**REQUIRED WORK**
Transcribe the listing below exactly, leaving nothing out.

**MATERIAL PROVIDED**
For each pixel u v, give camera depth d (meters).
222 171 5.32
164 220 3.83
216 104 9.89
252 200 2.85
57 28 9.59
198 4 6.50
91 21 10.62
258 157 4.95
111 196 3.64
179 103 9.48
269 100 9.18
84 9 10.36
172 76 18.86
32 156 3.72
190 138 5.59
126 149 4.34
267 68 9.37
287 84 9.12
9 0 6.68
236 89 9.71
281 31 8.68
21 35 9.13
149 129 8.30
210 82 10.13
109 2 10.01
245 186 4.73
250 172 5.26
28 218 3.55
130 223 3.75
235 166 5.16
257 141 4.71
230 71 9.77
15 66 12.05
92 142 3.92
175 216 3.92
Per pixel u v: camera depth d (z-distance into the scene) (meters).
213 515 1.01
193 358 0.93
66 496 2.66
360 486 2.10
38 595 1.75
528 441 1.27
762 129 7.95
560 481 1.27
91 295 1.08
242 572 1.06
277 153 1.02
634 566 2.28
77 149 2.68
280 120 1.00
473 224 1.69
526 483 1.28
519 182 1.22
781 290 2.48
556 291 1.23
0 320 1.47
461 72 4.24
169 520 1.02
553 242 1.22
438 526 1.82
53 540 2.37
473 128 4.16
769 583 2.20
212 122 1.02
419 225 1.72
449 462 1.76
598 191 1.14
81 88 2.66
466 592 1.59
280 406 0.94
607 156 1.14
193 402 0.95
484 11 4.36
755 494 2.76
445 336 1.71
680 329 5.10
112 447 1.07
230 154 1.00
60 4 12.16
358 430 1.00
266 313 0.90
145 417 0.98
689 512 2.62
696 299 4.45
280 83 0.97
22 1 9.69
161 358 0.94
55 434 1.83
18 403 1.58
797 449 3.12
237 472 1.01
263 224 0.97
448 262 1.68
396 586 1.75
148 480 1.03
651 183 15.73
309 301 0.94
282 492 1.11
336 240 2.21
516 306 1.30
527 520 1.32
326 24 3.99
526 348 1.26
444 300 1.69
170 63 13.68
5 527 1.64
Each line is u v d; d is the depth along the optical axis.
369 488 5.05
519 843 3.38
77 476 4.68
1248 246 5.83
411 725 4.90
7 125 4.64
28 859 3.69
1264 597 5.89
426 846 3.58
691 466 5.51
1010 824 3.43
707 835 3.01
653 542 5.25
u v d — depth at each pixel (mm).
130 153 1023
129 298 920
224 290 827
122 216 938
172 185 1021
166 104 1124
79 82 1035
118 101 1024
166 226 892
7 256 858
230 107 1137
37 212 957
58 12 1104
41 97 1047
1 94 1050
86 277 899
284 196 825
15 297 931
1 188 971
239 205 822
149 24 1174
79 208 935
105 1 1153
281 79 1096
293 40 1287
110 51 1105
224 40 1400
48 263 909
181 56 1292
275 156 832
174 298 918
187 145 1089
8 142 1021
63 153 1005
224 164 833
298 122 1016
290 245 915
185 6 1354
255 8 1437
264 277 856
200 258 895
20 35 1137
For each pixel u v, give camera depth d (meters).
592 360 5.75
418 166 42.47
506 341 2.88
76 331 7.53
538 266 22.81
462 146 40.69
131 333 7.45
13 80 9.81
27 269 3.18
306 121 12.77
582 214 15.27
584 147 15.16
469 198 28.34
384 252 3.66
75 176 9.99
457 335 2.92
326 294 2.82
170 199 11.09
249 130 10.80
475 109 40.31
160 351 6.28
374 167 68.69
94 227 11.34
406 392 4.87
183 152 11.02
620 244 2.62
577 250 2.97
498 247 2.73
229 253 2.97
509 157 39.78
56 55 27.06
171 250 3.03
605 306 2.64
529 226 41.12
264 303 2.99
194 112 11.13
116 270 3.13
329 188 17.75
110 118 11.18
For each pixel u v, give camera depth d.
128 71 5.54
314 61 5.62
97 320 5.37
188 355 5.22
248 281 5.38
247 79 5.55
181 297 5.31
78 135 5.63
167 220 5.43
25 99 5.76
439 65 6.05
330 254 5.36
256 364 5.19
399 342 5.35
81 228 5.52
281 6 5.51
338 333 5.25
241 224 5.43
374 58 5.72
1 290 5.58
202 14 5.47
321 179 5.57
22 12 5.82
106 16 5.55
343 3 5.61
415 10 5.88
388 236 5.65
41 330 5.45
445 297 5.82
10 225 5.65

**SOLUTION FOR THIS TASK**
For each pixel u v, give camera depth d (meters).
222 171 5.32
164 220 3.83
216 104 9.89
252 200 2.85
57 28 9.59
198 4 6.50
91 21 10.62
258 157 4.95
111 196 3.64
179 103 9.48
269 100 9.18
84 9 10.36
172 76 18.86
32 156 3.72
190 138 5.59
126 149 4.34
267 68 9.37
287 84 9.12
9 0 6.68
236 89 9.71
281 31 8.68
21 35 9.13
149 129 8.30
210 82 10.13
109 2 10.01
245 186 4.73
250 172 5.26
28 218 3.55
130 223 3.75
235 166 5.16
257 141 4.71
230 71 9.77
15 66 12.05
92 142 3.92
175 216 3.92
Per pixel u v: camera depth d (z-distance into the scene) (meters).
213 515 1.01
193 358 0.93
66 496 2.66
360 486 2.10
38 595 1.75
528 441 1.27
762 129 7.95
560 481 1.27
91 295 1.08
242 572 1.06
277 153 1.02
634 566 2.28
77 149 2.68
280 120 1.00
473 224 1.69
526 483 1.28
519 182 1.22
781 290 2.48
556 291 1.23
0 320 1.47
461 72 4.24
169 520 1.02
553 242 1.22
438 526 1.82
53 540 2.37
473 128 4.16
769 583 2.20
212 122 1.02
419 225 1.72
449 462 1.76
598 191 1.14
81 88 2.66
466 592 1.59
280 406 0.94
607 156 1.14
193 402 0.95
484 11 4.36
755 494 2.76
445 336 1.71
680 329 5.10
112 447 1.07
230 154 1.00
60 4 12.16
358 430 1.00
266 313 0.90
145 417 0.98
689 512 2.62
696 299 4.45
280 83 0.97
22 1 9.69
161 358 0.94
55 434 1.83
18 403 1.58
797 449 3.12
237 472 1.01
263 224 0.97
448 262 1.68
396 586 1.75
148 480 1.03
651 183 15.73
309 301 0.94
282 492 1.11
336 240 2.21
516 306 1.30
527 520 1.32
326 24 3.99
526 348 1.26
444 300 1.69
170 63 13.68
5 527 1.64
Each line is u v d; d is the depth along the optical axis.
369 488 5.05
519 843 3.38
77 476 4.68
1248 246 5.83
411 725 4.90
7 125 4.64
28 859 3.69
1264 597 5.89
426 846 3.58
691 466 5.51
1010 824 3.43
707 835 3.01
653 542 5.25
u v d — depth at each pixel (mm).
130 153 1023
129 298 920
224 290 827
122 216 938
172 185 1021
166 104 1124
79 82 1035
118 101 1024
166 226 892
7 256 858
230 107 1137
37 212 957
58 12 1104
41 97 1047
1 94 1050
86 277 899
284 196 825
15 297 931
1 188 971
239 205 822
149 24 1174
79 208 935
105 1 1153
281 79 1096
293 40 1287
110 51 1105
224 40 1400
48 263 909
181 56 1292
275 156 832
174 298 918
187 145 1089
8 142 1021
63 153 1005
224 164 833
298 122 1016
290 245 915
185 6 1354
255 8 1437
264 277 856
200 258 895
20 35 1137
For each pixel u v, give camera depth d (meters).
592 360 5.75
418 166 42.47
506 341 2.88
76 331 7.53
538 266 22.81
462 146 40.69
131 333 7.45
13 80 9.81
27 269 3.18
306 121 12.77
582 214 15.27
584 147 15.16
469 198 28.34
384 252 3.66
75 176 9.99
457 335 2.92
326 294 2.82
170 199 11.09
249 130 10.80
475 109 40.31
160 351 6.28
374 167 68.69
94 227 11.34
406 392 4.87
183 152 11.02
620 244 2.62
577 250 2.97
498 247 2.73
229 253 2.97
509 157 39.78
56 55 27.06
171 250 3.03
605 306 2.64
529 226 41.12
264 303 2.99
194 112 11.13
116 270 3.13
329 188 17.75
110 118 11.18
For each pixel u v, give camera depth d.
128 71 5.54
314 61 5.62
97 320 5.37
188 355 5.22
248 281 5.38
247 79 5.55
181 297 5.31
78 135 5.63
167 220 5.43
25 99 5.76
439 65 6.05
330 254 5.36
256 364 5.19
399 342 5.35
81 228 5.52
281 6 5.51
338 333 5.25
241 224 5.43
374 58 5.72
1 290 5.58
202 14 5.47
321 179 5.57
22 12 5.82
106 16 5.55
343 3 5.61
415 10 5.88
388 236 5.65
41 330 5.45
445 297 5.82
10 225 5.65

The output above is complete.